Scientists find genetic trick to make iron-rich rice Imprimir

[MANILA] Scientists say they have made a breakthrough in their quest to develop a rice variety to address iron and zinc deficiencies  that affect millions of people in poor countries across Asia.

The genetically modified (GM) rice has up to four times more iron than conventional rice and twice as much zinc, Alex Johnson, from the Australian Centre for Plant Functional Genomics (ACPFG) told SciDev.Net.


"The rice has some of the highest iron concentrations that have been described for white rice (up to 19 parts per million). We have also demonstrated that the iron is in the endosperm tissue that makes up white rice," Johnson said. This is important because of the widespread consumption of white rice.

"This new report documents the early and exciting results for one approach for increasing the iron content of the rice grain," said Gerard Barry, leader of the Rice Crop Team of the US-based HarvestPlus, which partially funded the research. "The increase in iron in the polished grain is very important in terms of human nutrition."

HarvestPlus, which promotes biofortification research, usually focuses on conventional plant-breeding methods. But increasing the level of iron in rice is hard to achieve through conventional breeding because there are few naturally occurring varieties of rice with higher concentrations of iron to kick off the breeding process.

Johnson and his team focused on nicotianamine, a substance that occurs naturally in rice and helps it to take up iron from the soil. Normally, it is low levels of iron in the soil that signal to the rice to switch on the genes that control the production of nicotianamine. The scientists have succeeded in keeping these genes switched on all the time.
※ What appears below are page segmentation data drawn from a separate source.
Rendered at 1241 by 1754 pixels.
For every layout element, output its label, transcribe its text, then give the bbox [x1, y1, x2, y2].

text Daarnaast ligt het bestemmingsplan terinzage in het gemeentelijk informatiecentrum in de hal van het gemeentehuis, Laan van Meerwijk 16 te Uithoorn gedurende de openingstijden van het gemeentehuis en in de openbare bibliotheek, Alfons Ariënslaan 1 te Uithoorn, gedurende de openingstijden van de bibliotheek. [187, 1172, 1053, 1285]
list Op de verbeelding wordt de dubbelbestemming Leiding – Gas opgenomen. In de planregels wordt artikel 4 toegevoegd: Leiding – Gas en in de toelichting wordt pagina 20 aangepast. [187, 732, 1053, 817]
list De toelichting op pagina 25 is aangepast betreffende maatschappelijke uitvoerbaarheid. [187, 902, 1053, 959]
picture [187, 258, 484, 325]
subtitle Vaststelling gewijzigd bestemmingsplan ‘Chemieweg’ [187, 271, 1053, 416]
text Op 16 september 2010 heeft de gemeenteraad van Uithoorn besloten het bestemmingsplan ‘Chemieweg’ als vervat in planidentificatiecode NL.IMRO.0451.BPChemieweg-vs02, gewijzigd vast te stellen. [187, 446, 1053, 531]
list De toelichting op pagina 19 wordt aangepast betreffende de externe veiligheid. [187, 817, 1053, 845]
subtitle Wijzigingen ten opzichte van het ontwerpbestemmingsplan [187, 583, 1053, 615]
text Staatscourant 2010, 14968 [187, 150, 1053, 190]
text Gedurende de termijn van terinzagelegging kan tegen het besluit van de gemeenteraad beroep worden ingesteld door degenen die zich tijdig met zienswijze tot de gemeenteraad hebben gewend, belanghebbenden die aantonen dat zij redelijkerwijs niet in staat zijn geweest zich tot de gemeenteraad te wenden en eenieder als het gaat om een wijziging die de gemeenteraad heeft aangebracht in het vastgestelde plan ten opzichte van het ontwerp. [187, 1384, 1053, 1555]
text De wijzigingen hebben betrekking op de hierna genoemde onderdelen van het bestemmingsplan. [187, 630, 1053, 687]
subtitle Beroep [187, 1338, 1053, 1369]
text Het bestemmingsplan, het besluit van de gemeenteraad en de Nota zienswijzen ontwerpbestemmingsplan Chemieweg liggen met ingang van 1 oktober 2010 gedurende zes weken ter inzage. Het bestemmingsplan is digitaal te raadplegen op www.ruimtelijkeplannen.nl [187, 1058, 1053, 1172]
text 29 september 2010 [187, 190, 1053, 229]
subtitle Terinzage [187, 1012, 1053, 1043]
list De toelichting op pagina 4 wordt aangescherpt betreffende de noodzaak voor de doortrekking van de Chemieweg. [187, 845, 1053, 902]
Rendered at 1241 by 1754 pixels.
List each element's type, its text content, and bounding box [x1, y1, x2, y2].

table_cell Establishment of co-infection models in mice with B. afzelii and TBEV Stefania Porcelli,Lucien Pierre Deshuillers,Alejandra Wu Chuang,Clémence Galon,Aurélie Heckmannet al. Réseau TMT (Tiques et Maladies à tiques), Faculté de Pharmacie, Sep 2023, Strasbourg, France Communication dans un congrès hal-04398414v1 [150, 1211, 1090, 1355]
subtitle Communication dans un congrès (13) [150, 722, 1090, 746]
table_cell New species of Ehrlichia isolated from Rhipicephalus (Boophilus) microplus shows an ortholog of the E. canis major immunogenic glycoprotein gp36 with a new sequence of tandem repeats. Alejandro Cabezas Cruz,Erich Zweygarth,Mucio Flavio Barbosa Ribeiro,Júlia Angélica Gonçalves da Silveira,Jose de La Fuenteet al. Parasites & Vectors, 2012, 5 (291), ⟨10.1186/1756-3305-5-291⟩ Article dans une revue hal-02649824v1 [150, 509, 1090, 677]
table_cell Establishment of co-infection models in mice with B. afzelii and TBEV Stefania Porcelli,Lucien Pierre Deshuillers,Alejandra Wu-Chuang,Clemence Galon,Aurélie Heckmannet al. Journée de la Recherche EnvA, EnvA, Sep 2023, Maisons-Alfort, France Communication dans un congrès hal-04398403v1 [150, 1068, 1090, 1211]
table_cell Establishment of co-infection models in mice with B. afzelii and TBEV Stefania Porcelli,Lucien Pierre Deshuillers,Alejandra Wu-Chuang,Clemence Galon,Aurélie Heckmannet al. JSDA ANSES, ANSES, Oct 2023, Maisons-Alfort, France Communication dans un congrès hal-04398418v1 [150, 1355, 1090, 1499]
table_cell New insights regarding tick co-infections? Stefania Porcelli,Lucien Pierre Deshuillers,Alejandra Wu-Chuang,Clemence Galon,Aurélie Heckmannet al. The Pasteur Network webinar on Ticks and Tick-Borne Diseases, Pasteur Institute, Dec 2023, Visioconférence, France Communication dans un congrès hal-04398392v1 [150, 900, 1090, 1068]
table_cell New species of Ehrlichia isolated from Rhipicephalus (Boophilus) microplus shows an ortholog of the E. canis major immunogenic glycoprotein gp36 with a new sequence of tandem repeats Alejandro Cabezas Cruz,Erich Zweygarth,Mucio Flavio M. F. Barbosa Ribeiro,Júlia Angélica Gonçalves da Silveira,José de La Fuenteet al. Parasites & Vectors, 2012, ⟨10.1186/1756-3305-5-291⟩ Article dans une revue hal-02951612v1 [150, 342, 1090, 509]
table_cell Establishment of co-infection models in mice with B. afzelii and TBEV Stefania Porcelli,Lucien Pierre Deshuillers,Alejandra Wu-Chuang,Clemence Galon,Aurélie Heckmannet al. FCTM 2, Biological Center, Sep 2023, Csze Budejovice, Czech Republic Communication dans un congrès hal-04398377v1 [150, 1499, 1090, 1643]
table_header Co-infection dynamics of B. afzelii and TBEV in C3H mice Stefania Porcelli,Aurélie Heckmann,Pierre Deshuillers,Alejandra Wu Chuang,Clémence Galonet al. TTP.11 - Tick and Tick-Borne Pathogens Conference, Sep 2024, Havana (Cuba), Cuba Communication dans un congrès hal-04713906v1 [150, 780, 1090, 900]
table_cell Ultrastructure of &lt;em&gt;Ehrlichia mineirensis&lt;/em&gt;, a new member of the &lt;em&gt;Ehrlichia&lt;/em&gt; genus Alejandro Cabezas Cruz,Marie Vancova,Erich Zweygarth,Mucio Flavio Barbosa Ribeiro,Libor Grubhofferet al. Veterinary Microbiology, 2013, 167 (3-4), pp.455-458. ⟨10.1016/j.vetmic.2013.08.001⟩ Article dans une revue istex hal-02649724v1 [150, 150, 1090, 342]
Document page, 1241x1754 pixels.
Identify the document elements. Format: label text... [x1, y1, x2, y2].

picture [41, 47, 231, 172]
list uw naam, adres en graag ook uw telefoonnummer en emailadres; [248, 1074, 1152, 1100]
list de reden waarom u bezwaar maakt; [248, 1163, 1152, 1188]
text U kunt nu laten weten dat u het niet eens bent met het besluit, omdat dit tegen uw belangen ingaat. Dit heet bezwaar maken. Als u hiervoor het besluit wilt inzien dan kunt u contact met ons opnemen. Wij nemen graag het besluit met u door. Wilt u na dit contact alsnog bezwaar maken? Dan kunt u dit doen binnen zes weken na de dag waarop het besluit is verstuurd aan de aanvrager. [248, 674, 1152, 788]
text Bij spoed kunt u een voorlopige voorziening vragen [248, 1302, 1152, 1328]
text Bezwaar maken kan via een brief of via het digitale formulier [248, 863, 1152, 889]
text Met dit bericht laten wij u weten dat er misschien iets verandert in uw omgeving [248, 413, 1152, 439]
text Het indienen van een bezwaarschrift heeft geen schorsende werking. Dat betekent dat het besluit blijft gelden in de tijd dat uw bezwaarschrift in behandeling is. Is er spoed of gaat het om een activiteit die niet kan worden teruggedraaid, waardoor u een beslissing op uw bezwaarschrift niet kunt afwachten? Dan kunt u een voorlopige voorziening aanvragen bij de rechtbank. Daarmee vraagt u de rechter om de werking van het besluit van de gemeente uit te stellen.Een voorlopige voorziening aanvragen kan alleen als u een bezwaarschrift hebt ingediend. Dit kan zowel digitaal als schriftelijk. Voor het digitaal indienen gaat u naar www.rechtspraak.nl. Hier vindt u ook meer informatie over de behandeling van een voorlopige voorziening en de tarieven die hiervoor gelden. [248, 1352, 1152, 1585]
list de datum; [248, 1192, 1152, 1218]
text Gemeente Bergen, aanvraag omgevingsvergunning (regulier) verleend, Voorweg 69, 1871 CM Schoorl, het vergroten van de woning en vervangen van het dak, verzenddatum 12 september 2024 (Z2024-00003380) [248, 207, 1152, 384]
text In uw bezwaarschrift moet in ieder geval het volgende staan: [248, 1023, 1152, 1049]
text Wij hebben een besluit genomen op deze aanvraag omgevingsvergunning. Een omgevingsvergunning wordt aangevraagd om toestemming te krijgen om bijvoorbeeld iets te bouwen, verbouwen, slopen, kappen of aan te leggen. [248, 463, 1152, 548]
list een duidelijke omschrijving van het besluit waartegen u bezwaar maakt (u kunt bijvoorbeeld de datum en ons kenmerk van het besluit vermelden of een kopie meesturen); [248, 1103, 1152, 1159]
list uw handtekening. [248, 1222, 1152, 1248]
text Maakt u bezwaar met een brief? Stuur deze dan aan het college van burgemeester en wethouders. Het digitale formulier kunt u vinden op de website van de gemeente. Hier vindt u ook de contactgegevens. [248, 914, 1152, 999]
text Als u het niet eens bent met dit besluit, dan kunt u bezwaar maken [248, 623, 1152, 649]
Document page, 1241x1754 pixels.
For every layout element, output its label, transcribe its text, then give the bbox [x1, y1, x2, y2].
The method also boosted zinc levels.

Johnson said that, since nicotianamine naturally occurs in rice, consumption was unlikely to have any adverse health effects.

But he said it would take ten years before the new rice variety could be released for human consumption, because of the need for evaluation in the field over several seasons, and the need for bioavailability studies to discover whether animals actually absorb the iron.

Field trials have begun at the Philippines-based International Rice Research Institute (IRRI).